> _ACTION ITEM_: Copy out the lines below that hold the word "ring".

> _SOURCE RECORDS_:
---------------
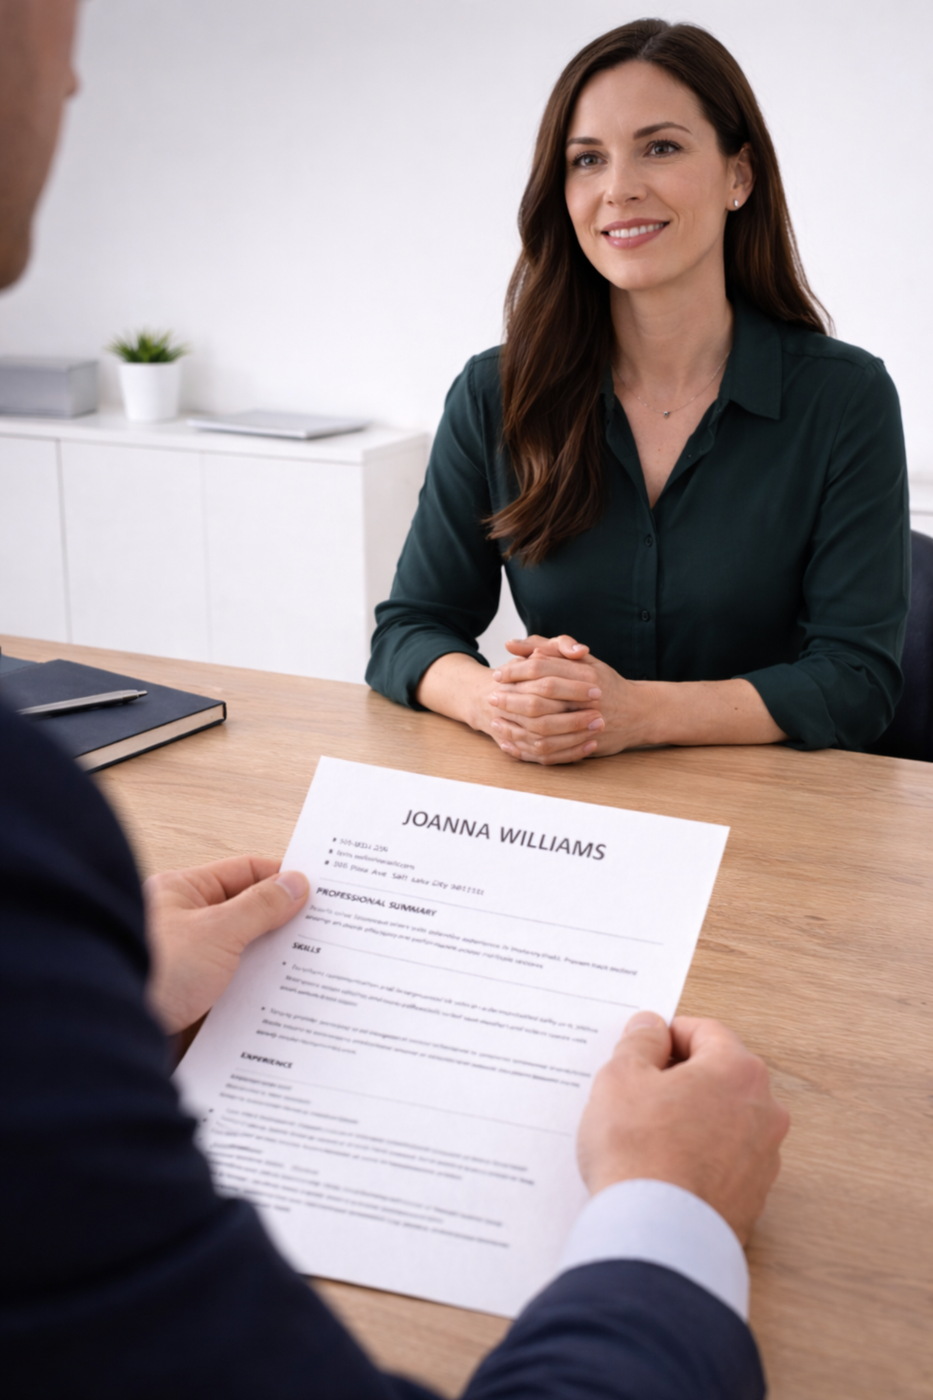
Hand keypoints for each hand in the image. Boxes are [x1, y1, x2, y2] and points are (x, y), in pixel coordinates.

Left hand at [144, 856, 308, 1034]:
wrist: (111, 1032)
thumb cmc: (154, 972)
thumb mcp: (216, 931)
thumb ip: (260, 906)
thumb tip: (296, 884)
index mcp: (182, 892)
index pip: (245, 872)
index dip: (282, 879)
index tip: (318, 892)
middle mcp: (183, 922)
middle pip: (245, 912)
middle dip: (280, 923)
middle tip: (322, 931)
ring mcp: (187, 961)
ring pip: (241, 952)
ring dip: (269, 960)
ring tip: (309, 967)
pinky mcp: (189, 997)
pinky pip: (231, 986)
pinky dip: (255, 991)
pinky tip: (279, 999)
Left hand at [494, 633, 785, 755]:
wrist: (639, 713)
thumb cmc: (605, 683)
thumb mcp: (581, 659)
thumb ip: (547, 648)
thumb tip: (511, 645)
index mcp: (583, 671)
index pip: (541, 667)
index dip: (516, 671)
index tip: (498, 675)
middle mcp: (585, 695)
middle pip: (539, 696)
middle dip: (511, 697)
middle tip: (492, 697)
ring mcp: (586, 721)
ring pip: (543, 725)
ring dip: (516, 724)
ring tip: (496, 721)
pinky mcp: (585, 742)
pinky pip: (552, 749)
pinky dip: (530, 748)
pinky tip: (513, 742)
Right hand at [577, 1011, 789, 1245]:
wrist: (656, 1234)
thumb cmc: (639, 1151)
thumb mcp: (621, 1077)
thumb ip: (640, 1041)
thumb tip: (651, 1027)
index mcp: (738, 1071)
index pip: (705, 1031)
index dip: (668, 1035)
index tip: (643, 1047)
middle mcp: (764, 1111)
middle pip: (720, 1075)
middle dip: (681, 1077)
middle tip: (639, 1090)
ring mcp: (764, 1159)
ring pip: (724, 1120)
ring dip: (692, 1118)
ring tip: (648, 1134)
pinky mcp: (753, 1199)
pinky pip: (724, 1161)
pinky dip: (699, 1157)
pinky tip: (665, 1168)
---------------
> _SOLUTION_:
ring mcp: (187, 961)
ring pip: (241, 952)
ring dip: (269, 960)
ring tip: (309, 967)
ring mcp: (586, 721)
ring pip: (543, 725)
ring dip: (516, 724)
ring tip: (496, 721)
ring mcp: (764, 1159)
ring pip: (724, 1120)
ring dip: (692, 1118)
ring tip: (648, 1134)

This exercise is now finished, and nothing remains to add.